→ **Document passage**:
Oklo said Thursday that it had reached a milestone agreement with a federally-backed research laboratory as it prepares to lay the foundations of its first commercial nuclear power plant.
Oklo climbed 4.9% to $29.43 on Thursday.
The nuclear start-up announced that it had signed an agreement with Idaho National Laboratory, the Department of Energy’s largest multi-program science and technology research lab, in anticipation of site work such as drilling and collecting soil samples.
The agreement, reached in collaboration with the DOE and local Shoshone-Bannock Tribes, is meant to ensure that Oklo follows environmental regulations as the company examines the geotechnical aspects of the future location of its Aurora nuclear powerhouse.
A memorandum of agreement with the DOE, finalized in September 2024, granted Oklo permission to conduct investigations at its preferred site in Idaho. In an interview with Barron’s, Oklo stressed that the latest development was both a sign of how far the company had come and of how far it still has to go.
The company’s focus has been on its timeline to get nuclear reactors on the ground. Oklo is targeting first deployment by late 2027, and has already signed a string of deals with partners including data-center operator Switch and fuel developer Lightbridge.

→ **Data provided**:
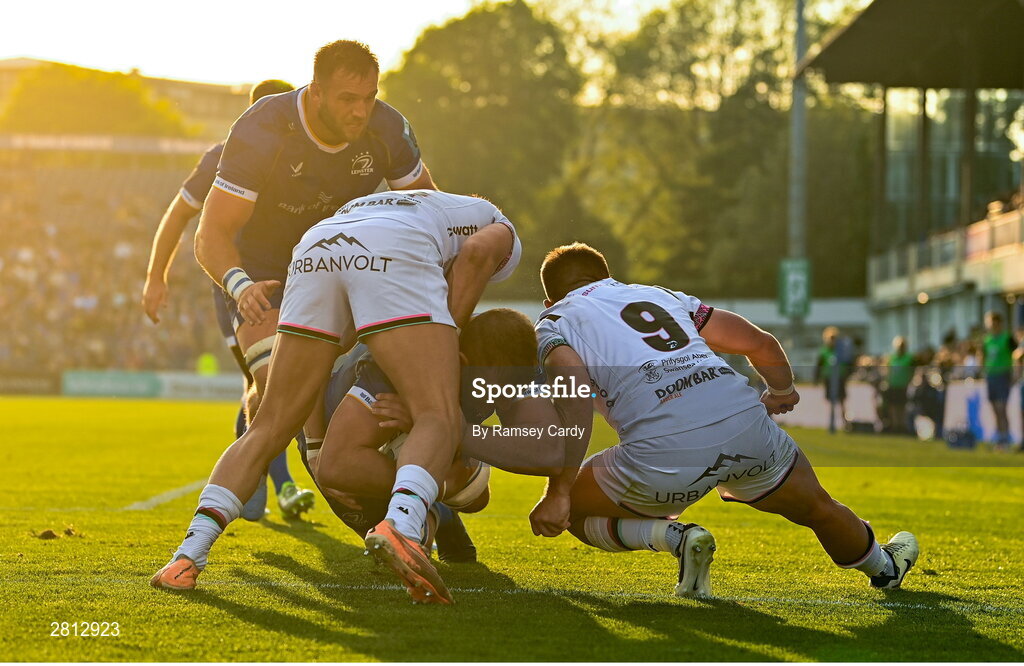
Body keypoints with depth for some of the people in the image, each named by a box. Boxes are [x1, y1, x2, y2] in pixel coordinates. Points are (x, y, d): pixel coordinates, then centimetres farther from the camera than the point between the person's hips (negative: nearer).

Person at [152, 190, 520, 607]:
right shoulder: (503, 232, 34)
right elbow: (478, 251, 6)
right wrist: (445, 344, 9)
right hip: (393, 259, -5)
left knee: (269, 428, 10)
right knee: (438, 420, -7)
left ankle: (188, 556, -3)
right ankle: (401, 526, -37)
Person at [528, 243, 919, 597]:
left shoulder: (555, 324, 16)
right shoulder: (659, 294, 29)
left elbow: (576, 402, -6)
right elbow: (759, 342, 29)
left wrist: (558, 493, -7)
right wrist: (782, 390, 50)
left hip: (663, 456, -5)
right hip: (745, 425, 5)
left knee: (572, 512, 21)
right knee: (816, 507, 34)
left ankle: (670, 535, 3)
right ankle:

* * *

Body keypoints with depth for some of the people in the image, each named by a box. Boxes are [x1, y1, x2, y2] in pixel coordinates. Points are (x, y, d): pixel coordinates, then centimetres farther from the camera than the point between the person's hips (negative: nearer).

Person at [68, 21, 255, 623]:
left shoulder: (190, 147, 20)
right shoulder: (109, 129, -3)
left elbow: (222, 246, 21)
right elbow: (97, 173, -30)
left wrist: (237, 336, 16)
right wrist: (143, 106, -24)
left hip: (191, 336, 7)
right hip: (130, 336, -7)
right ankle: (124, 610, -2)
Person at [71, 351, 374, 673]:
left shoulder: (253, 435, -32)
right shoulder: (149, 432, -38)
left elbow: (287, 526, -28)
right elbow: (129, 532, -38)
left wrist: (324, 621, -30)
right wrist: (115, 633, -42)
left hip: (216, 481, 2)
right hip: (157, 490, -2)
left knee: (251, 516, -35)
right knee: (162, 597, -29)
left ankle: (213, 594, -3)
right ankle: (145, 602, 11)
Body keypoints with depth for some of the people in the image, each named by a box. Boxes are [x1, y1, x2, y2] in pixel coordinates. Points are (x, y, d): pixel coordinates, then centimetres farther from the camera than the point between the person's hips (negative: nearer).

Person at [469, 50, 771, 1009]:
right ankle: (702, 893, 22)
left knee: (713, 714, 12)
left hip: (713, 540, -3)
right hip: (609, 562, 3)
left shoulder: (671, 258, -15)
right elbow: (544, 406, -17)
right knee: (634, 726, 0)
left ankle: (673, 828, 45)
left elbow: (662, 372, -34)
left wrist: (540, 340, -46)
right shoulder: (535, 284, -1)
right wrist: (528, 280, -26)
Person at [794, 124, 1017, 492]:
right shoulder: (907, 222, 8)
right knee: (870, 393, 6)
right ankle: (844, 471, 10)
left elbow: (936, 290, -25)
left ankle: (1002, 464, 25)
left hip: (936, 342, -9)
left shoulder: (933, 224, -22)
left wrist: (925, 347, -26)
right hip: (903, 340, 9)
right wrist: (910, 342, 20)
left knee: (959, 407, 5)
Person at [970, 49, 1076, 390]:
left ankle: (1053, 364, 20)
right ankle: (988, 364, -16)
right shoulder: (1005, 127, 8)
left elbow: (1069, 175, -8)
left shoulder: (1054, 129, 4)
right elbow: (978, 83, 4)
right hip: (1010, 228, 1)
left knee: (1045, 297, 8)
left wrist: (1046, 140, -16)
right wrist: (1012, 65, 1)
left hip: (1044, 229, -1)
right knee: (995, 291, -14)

→ **Exercises to complete**:
**A)** According to the Oklo article, which lab did the company sign its new agreement with?
**B)** Write what comes next in the article about Oklo's nuclear plans.
These lines have no connection to the article about Oklo.

→ **Replies**:
**A)** Idaho National Laboratory.

**B)**
The start-up was founded in 2013 by Jacob DeWitte and Caroline Cochran, two Massachusetts Institute of Technology graduates. It went public in May 2024 after merging with a special-purpose acquisition corporation headed by OpenAI CEO Sam Altman.
CEO DeWitte told Barron’s that Oklo wasn’t born out of a desire to solve a novel problem, but to seize the “huge amount of potential” that was being underutilized by existing players in the sector.
DeWitte’s educational background is in nuclear engineering, including a master’s degree and Ph.D. from MIT, though he says his interest in the sector began even earlier.
“It felt like science fiction,” DeWitte said. “But it was an industry that had stagnated. Looking at traditional players, they just weren’t being innovative.”
The Oklo team focused on technology with “a deep basis in research, so weren’t having to do a bunch of R&D or a bunch of capital expenditures,” DeWitte said. In other words, the company aims to build and iterate at a smaller scale.
Oklo specializes in compact fast reactors, which have a lower power output than traditional large reactors but are faster to construct and are usually deployed incrementally in response to increasing energy demand.
“Getting plants built and producing commercial power is what really matters,” DeWitte said. “Everything up until then is performative.”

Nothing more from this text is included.